Die Anträge auf Bewilligung von Druckpapier für kommunistische Zeitungen lagen bereits seit Mai 1920 vor, doch hatte der Ausschuß für Papierzuteilung die Entscheidung immer wieder hinausgeschoben. Wegen der grundsätzlichen Bedeutung dieser Frage hatte der Ausschuß schließlich beschlossen, über diese Anträge eine Entscheidung der Chefs herbeizuführen (Der RWiM an den RK am 28.8.1920, R 43 I /2464 , Bl. 284). Bereits in einem Schreiben vom 28.8.1920 an den RK hatte der RWiM darauf hingewiesen, daß eine Ablehnung der Anträge nicht mit dem Hinweis auf Papiermangel begründet werden könne.

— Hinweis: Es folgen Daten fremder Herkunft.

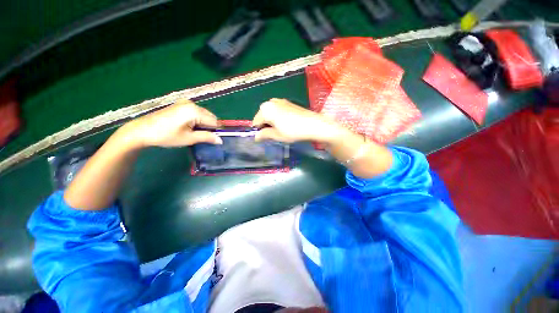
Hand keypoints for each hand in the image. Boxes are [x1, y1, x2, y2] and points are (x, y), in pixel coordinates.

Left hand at [125, 99, 221, 147]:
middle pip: (210, 117)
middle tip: (202, 137)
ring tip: (194, 132)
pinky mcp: (180, 105)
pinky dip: (197, 120)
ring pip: (204, 115)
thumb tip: (220, 140)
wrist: (142, 130)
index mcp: (194, 111)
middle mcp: (192, 104)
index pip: (214, 121)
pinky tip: (189, 127)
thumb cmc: (166, 135)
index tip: (214, 140)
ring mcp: (185, 103)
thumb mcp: (189, 138)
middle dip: (210, 127)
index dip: (216, 131)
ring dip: (203, 124)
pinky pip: (196, 112)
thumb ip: (207, 137)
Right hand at [252, 98, 346, 143]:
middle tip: (274, 134)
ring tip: (280, 130)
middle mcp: (270, 102)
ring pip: (269, 113)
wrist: (312, 124)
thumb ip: (264, 135)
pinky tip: (285, 123)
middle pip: (262, 116)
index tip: (265, 138)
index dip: (259, 131)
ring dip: (271, 121)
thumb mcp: (277, 135)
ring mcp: (280, 100)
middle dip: (265, 125)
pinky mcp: (287, 102)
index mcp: (265, 109)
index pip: (255, 122)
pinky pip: (277, 110)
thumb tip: (256, 137)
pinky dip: (277, 117)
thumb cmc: (292, 131)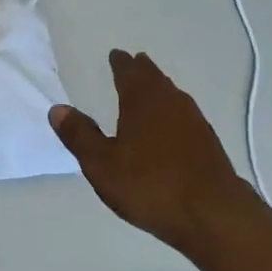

Der RWiM hatte weiter geschrieben: „Die Erzeugung von Druckpapier übersteigt gegenwärtig den Inlandsverbrauch nicht unerheblich, so daß für die nächsten Monate unter Voraussetzung voller Deckung des Bedarfs der deutschen Presse die Ausfuhr von Druckpapier in gewissem Umfange in Aussicht genommen worden ist. Wenn auch eine Zunahme des Inlandsverbrauchs und ein Rückgang der Erzeugung im Winter wieder zu einer Verschärfung der Lage des Papiermarktes führen kann, so kann dieser Umstand gegenwärtig zur Begründung der Ablehnung von Anträgen auf Papierzuweisung nicht gut herangezogen werden.“ (R 43 I /2464  Bl. 284).

8

Hier handelte es sich teils um Zeitungsneugründungen, teils um schon bestehende Zeitungen, die mehr Papier anforderten. Es waren dies die Zeitungen „Rote Fahne“, Berlin; „Der Kommunist“, Hamburg; „Der Klassenkampf“, Leipzig; „Rote Fahne“, Barmen und „Der Kommunist“, Erfurt (R 43 I /2464 ).

9

In seiner Sitzung vom 9.9.1920 beschloß das Kabinett zu prüfen, ob die Zuschüsse, die bisher vom Reich zur Verbilligung des Druckpapiers gezahlt wurden (RGBl. 1920, S. 919  und 1507 ), weitergewährt werden sollten. Bis zu dieser Entscheidung sollten neugegründete Blätter, gleichgültig welcher politischen Richtung, keine Papierzuweisungen erhalten. Siehe dazu Dok. Nr. 67, P. 5.